Baseball in the Dominican Republic Part II

15 Jan

With over twenty professional teams from the U.S. having established baseball academies in the D.R., and every team at least having scouts, baseball is the most attractive option. All one has to know about this choice is that the normal signing bonus and salary of around eight hundred dollars per month for a fringe prospect is more than they would generally make in thirty years based on the 2007 annual average income of around twenty one hundred U.S. dollars per year. Beyond that they receive good meals, above average housing if needed, and medical care they often have never had. Dominican players are so prevalent these days nearly thirty percent of all players from A ball to the majors in America are Dominican born. When you expand that to players with Dominican roots the number jumps a few more points. Baseball has become so important to the D.R. that around eighty four million dollars pours into the country each year propping up it’s otherwise dismal economy. Last year five hundred and eleven Dominican players signed professional contracts for an average bonus of nearly sixty six thousand dollars. So far over four hundred and fifty Dominican born players have made the jump to the major league level with many more in the minors.

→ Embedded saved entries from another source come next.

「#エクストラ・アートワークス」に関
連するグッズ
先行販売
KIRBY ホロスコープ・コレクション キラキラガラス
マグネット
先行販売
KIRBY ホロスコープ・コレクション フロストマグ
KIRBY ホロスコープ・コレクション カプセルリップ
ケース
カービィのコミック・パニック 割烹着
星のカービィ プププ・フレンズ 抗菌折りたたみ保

According to Al Avila, assistant general manager of the Detroit Tigers, whose father, Ralph, operated the Los Angeles Dodgers’ Dominican academy for decades, “Baseball is the best way out of poverty for most of these kids and their families. They see on television and read in the newspapers how many of their countrymen have made it. For parents that have kids, they have them playing from early on. The numbers show that the dream is within reach. And even if they don’t make it, these Dominican academies house, feed and educate these kids in English. They become acclimated to a new culture, which is always positive. At the very least, even if they don’t make it as a player, they could get different doors opened, like becoming a coach.”

There are many that argue the D.R. is being exploited and it’s talent strip mined, ravaging the dreams of ninety eight percent of the young men that fail to reach the professional level after a couple of years in a baseball academy. Steroids has become an admittedly out of control problem with young players hoping to get signed. With baseball being seen as a way out of poverty for so many, independent scouts (Whom double as agents most times) have set up their own academies as well to circumvent the rules in place for foreign baseball teams scouting talent. These independents may take kids as young as thirteen that show promise out of school to train them with the hope that when they turn sixteen (The legal signing age) they will reap the financial benefits of their contract. What happens all too often is a player does not develop and and walks away from the experience with no education or the dreamed of big payday. Further complicating the issue is the fact that many major league organizations no longer want to deal with independent scouts whom are trying to artificially inflate the price of very young raw talent, money they often point out can be used to sign two players rather than one.

It isn’t just the United States turning to the Dominican Republic for baseball talent, the Nippon Professional League (NPL) of Japan is doing the same thing. One of the Most notable players in recent years to go to an NPL organization was Alfonso Soriano of San Pedro de Macoris, D.R. Soriano was signed to a contract at the age of twenty one by the Hiroshima Toyo Carp. He played a season in their academy and then used a contract loophole to retire and join the New York Yankees in 1998. Robinson Checo and Timo Perez were also signed by the Carp and later made the Jump to the major leagues. With this success other Japanese teams began building their own academies and added yet another option for young kids hoping to live out the dream of playing big money baseball. Like American ballplayers, Japanese players are looking at the D.R. as an option to honing their skills as well after Masato Yoshii experienced some success in the 2003 season in the D.R.

The other side of the coin points out a higher proportion of Dominican players reach the professional level than any other country and that for those whom don’t the two years or more of superior living and high pay gives the players and their families a chance to raise their level of living briefly at the least. Some use that money to improve their level of education in the hopes of avoiding being destined for a labor intensive career. One thing that has remained a constant is that many stars like Pedro Martinez, David Ortiz, Manny Ramirez, and Sammy Sosa, have maintained their roots to the island and made vast financial contributions to improving their communities and keeping the dream of playing baseball alive for further generations. Whether you see baseball as a game or a business it is an integral part of the landscape that makes up the Dominican Republic.